Perhaps we’ve seen peak NFL. The TV audience is continually splitting apart anyway…
Fair Economist
@Princess:Oh, it’s stronger than that. No respiratory virus produces long-term sterilizing immunity, and you can catch any of them again after a year or so. Repeat infections are normally milder, but 2 of the 3 re-infections definitively confirmed so far were actually worse the second time. It’s a biased sample (because people mildly sick are less likely to be tested) but it looks like COVID is still dangerous on repeat infections. Herd immunity just won’t work for this respiratory virus at all.
mrmoshpotato
@mad citizen: The lack of crowd hasn’t affected my love of baseball. The canned crowd noise is annoying.

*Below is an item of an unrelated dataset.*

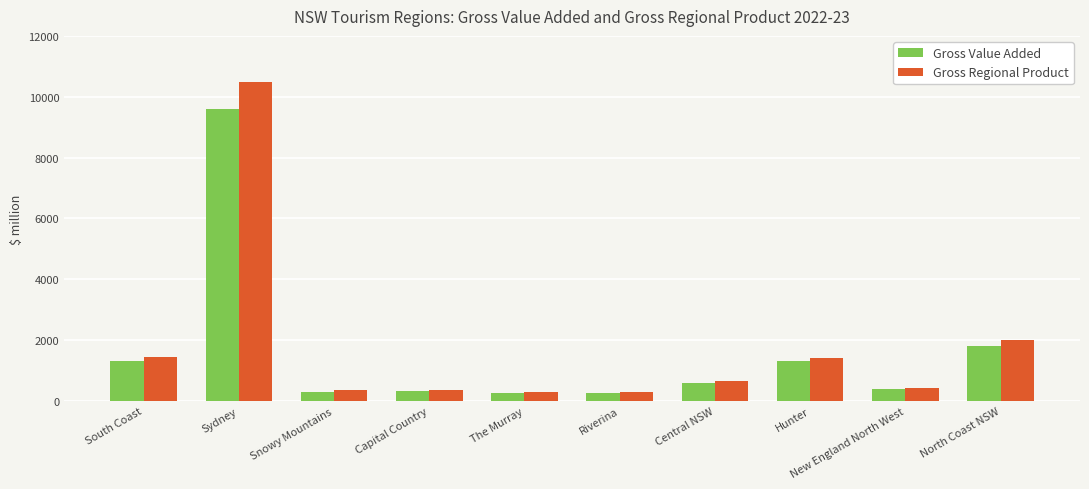

The Gross Value Added series shows 1304.6 at Hunter. True or false?

True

I saw the Lions blow it versus the Bears, but only the last minute, so I can’t opine about the football.
bluefoot
@Robert Sneddon:
If EVERYONE followed masking, social distancing, people had appropriate & sufficient PPE, etc and we got the infection rate low enough, the disease would essentially die out except for new hotspots, because no one new would be infected. In hotspots/new outbreaks, we could trace and stop the spread.
And then we would have time to distribute a good vaccine and continue testing treatments.
Helen
Big 10 starts football in October. Stadium seating is restricted. I’m afraid the Covid exposure won’t be at the game but at the sports bars and at football-watching parties. There will definitely be a SPIKE.
Robert Sneddon
@bluefoot: Ummm, no. That’s facile of me, I know but this is a respiratory disease with low immunity in the general population, high communicability and sufficient “hang time” in shared spaces to give it a window of opportunity to infect others even in edge cases. This makes it ineradicable in humans, pretty much and that’s not even taking possible animal reservoirs of this virus into account.
Presuming everyone will do the right thing all the time in terms of prophylactics to defeat this disease is what I call “engineering solutions to people problems”. My own such solution is that everyone on the planet, no exceptions, goes into individual quarantine for twenty-one days simultaneously. That would cut cross-infection to zero and the virus would die out in the human population. It won’t, it can’t work, same with the “everyone wears a mask and washes their hands and…” solution because people are people and this disease is a people problem at its heart.
I can’t blame people for being people though. It’s easy to condemn the Other for not doing the right thing that you are certain is needful and necessary. That attitude is cult-like and leads to groupthink of the nastiest sort and I am myself constantly checking my own presumptions about this disease and what others are saying and doing about it even if I’m sure they’re not good for all of us.